_Problems and tasks_.
a) Reproduce the Patrick Reed article from "You may recall" to "the latest then?" word for word.
b) Please continue the Patrick Reed article from the point where it stops.

_Source passage_.
----------------

Some incredible new information has come to light today involving the alleged Patrick Reed "cheating" incident during the third round of the Hero World Challenge in December 2019.
The informaton has come from @useGolfFacts on Twitter, which according to multiple reports this year is actually an account affiliated with Reed, his family and team.
It is believed that Reed's wife Justine manages the account.
The reasons for this are fairly self explanatory given the majority of tweets and replies on the account are in defence of Reed's actions.
You may recall this was the account that posted the exact same tweet about Rory McIlroy's "embedded" ruling fiasco at this year's Farmers Insurance Open (end of January; see above tweets).
This fell during the same week Reed himself was being ripped by golf fans on social media who considered he had got away with picking up his ball from what was deemed an "embedded" lie in the thick rough - CLICK HERE.
So what's the latest then?

----------------

(Stored data)
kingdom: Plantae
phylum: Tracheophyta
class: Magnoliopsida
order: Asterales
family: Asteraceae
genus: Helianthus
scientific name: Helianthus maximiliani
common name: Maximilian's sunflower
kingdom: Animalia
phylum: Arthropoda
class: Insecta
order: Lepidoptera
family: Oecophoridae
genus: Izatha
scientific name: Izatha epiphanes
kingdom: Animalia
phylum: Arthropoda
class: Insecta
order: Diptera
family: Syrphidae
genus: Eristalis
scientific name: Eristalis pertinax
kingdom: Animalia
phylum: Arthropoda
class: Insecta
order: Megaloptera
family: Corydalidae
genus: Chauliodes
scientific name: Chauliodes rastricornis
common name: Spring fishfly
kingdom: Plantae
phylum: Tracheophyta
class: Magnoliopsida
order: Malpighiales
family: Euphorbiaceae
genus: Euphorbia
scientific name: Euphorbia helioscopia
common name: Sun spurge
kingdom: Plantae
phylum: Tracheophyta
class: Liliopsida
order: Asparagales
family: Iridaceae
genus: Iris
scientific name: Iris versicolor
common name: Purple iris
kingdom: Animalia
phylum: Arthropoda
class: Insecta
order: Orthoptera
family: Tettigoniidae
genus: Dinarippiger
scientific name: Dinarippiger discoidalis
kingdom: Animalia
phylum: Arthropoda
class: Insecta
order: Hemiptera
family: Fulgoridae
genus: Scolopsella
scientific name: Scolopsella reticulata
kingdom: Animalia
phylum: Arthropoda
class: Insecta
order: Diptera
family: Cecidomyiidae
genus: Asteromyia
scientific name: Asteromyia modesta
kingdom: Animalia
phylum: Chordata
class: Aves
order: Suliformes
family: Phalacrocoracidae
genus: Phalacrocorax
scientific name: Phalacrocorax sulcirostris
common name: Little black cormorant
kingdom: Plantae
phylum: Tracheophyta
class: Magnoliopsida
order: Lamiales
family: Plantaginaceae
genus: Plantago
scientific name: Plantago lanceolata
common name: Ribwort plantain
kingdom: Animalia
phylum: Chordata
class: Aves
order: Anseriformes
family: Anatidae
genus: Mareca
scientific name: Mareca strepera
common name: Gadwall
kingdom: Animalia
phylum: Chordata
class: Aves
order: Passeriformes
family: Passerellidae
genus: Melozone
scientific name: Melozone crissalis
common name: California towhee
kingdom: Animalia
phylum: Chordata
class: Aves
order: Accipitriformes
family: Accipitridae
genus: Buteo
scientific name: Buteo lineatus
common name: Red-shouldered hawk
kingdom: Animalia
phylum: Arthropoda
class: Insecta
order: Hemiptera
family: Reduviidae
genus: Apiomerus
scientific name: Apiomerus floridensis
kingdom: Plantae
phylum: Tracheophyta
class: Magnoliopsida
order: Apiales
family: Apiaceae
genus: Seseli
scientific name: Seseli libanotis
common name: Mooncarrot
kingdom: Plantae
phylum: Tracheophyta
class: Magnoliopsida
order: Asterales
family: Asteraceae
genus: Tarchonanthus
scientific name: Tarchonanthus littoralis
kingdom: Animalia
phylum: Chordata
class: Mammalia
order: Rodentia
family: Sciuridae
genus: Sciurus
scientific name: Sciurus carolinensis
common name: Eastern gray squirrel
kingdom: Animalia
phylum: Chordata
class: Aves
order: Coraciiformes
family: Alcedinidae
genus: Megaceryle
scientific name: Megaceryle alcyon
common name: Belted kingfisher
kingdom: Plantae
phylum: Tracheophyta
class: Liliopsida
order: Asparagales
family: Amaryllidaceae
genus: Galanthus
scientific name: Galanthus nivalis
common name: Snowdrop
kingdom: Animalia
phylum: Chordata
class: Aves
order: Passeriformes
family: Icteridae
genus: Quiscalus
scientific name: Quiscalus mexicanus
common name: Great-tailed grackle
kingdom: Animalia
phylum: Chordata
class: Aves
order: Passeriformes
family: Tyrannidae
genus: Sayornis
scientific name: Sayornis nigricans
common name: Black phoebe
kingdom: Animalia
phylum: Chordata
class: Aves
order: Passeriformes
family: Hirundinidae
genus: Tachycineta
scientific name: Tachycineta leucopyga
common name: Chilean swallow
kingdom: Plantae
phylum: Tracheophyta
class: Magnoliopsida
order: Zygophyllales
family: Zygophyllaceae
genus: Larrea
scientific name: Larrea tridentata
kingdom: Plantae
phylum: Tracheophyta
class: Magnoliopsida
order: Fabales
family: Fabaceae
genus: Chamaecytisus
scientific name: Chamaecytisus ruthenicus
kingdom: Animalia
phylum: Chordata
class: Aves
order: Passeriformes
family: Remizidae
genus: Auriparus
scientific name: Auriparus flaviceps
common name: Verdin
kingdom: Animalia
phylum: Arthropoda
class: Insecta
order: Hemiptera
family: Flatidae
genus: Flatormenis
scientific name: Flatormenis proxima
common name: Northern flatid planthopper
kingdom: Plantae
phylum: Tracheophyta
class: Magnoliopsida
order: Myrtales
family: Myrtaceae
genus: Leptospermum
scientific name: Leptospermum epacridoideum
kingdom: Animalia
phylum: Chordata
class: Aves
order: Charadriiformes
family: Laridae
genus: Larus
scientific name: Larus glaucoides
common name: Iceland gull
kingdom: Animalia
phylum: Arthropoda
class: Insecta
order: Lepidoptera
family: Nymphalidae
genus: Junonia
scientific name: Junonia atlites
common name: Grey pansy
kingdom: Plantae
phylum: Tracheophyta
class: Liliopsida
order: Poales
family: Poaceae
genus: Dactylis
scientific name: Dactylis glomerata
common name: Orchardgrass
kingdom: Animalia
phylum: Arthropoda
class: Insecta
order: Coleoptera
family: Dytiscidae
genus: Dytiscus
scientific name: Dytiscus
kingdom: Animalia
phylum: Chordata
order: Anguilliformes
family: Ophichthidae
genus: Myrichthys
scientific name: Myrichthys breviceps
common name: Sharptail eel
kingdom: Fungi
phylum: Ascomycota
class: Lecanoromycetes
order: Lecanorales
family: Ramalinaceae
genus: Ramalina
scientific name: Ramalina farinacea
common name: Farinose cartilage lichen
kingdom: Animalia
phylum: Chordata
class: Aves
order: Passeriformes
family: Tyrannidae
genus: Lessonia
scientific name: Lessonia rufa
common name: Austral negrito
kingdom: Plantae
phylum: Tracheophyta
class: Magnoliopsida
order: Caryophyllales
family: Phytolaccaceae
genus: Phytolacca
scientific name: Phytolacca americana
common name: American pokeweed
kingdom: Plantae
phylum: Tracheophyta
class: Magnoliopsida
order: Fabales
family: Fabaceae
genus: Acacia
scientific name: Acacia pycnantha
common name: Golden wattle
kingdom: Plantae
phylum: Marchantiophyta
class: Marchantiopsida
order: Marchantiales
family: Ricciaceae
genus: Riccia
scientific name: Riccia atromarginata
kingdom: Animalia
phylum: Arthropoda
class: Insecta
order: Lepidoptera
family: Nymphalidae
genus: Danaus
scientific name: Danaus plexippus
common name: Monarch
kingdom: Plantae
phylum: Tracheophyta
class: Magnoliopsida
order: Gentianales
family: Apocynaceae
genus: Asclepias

----------------

_Results in order_.
a)
You may recall this was the account that posted the exact same tweet about Rory McIlroy's "embedded" ruling fiasco at this year's Farmers Insurance Open (end of January; see above tweets).
This fell during the same week Reed himself was being ripped by golf fans on social media who considered he had got away with picking up his ball from what was deemed an "embedded" lie in the thick rough - CLICK HERE.
So what's the latest then?

b)
Well @useGolfFacts, which has just shy of 20,000 followers on Twitter, today responded to European Tour pro Eddie Pepperell's tweet from that week at Torrey Pines exactly nine months ago.
Yes, nine months ago.
Many episodes… No. “The Sand” incident- An expert forensic videographer broke that down... Altered footage from a copy of LIVE broadcast…from his actual shot to the shot shown in replays- basically DIGITALLY ALTERED to publicly smear and cause damages to PREED. pic.twitter.com/pvNuVVehAr— GolfFACTS (@useGolfFACTS) October 27, 2021
"Of course it can be true that in the case of Patrick Reed he *may* have cheated, but that doesn’t mean he always cheats," tweeted Pepperell on January 31.
"I’ve played with Patrick and was astonished at how skilful a golfer he was. This is why it’s so sad that there are so many episodes like this with him..."
The reply from @useGolfFacts today did not choose to discuss what happened at Torrey Pines, but instead speak about Reed's shot from the sand during the third round of the 2019 Hero World Challenge in the Bahamas from December 2019.
"Many episodes… No," tweeted @useGolfFacts.
"'The Sand' incident - An expert forensic videographer broke that down... Altered footage from a copy of LIVE broadcast…from his actual shot to the shot shown in replays - basically DIGITALLY ALTERED to publicly smear and cause damages to PREED."
Click on the above images to see a full description of what the forensic videographer looked into.
Pepperell then replied: "Wasn't expecting this today."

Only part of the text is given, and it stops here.